__Problem details__: Pull every line containing the word "game" from the records.

__Dataset content__:
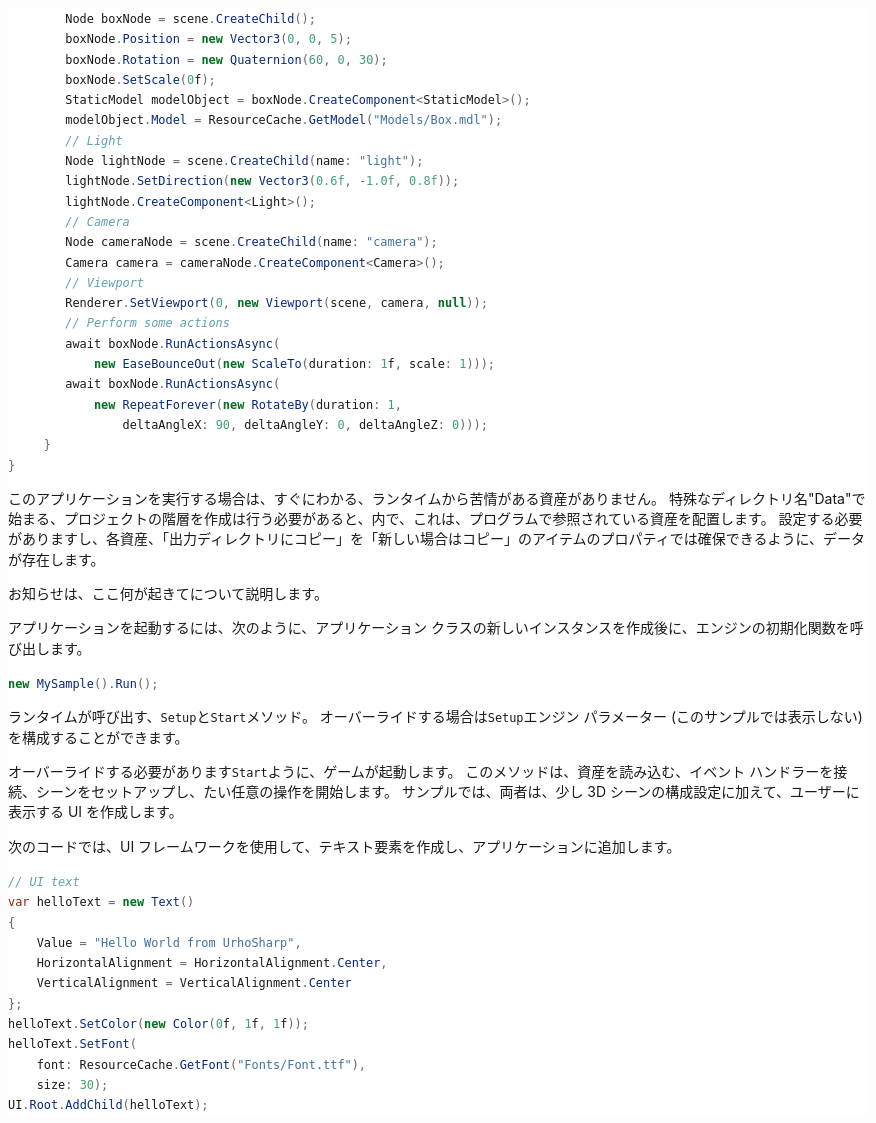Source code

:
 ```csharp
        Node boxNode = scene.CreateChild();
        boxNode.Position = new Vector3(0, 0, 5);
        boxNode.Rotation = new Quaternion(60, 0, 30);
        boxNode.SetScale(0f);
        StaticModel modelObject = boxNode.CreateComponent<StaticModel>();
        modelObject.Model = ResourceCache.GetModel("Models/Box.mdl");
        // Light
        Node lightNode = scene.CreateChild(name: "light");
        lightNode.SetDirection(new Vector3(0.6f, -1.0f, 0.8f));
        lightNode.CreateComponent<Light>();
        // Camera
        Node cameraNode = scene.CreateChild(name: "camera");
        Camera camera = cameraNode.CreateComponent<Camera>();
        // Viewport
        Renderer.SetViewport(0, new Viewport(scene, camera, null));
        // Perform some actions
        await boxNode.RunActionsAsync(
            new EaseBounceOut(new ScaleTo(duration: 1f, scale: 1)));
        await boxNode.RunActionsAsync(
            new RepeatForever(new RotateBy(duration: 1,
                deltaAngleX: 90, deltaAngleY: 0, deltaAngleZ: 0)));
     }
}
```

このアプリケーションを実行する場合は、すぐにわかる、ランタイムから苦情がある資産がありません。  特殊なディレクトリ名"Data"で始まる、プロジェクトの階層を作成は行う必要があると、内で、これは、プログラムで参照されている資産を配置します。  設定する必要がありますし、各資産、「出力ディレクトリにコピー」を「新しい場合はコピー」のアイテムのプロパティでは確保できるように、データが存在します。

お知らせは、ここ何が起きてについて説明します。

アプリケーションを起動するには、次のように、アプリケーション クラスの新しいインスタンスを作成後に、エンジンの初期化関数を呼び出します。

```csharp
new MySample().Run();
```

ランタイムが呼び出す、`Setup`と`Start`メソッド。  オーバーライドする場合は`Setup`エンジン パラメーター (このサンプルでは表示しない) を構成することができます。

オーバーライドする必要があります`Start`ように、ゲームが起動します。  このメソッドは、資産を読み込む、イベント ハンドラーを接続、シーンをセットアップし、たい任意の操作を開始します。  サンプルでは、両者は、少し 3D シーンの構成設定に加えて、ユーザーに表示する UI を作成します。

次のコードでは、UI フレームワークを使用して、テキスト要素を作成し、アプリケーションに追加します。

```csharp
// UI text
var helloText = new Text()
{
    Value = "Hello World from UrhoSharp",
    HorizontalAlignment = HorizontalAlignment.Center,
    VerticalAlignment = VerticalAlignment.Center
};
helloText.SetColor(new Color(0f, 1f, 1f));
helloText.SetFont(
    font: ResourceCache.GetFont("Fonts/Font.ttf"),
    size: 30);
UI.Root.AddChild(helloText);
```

* * *

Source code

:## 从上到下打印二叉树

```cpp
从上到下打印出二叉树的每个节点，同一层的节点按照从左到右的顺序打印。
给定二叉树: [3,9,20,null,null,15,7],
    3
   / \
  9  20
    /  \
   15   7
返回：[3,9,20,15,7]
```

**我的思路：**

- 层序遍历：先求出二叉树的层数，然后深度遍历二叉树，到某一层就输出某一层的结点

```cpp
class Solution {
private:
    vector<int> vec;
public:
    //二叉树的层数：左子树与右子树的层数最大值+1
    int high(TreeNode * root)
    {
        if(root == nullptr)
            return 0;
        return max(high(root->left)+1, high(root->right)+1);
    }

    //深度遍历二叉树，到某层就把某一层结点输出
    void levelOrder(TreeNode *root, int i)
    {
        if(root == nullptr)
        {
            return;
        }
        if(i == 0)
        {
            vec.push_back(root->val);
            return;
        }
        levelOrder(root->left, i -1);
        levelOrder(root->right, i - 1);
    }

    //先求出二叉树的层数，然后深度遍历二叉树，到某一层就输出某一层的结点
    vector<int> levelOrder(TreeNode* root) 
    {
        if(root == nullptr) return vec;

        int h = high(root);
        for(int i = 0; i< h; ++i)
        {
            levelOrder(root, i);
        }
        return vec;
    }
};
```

==

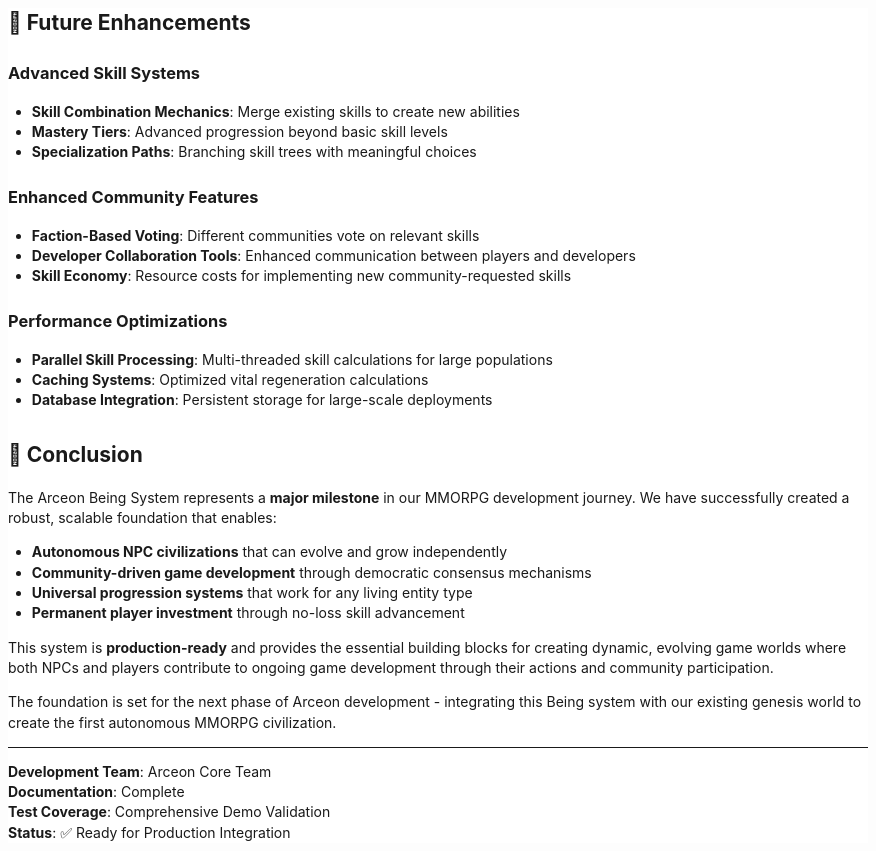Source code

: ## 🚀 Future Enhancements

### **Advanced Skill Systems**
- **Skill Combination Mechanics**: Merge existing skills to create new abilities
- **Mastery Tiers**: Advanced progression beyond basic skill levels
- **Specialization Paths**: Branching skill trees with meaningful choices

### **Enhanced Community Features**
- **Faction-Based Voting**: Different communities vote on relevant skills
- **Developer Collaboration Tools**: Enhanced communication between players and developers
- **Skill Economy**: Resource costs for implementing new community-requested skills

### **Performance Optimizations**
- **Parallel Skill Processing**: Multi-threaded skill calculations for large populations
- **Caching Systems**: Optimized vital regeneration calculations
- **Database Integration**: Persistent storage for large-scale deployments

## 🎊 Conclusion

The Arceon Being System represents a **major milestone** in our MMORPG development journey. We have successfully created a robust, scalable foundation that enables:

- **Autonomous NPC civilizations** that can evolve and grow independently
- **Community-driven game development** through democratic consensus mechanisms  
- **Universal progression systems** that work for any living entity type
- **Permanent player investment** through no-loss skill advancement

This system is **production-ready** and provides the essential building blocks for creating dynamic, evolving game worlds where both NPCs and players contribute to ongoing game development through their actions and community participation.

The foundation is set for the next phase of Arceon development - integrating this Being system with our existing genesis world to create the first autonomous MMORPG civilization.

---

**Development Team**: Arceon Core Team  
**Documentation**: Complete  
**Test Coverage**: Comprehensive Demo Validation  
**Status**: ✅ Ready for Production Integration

__Task solution__:
- **Community-driven game development** through democratic consensus mechanisms  
This system is **production-ready** and provides the essential building blocks for creating dynamic, evolving game worlds where both NPCs and players contribute to ongoing game development through their actions and community participation.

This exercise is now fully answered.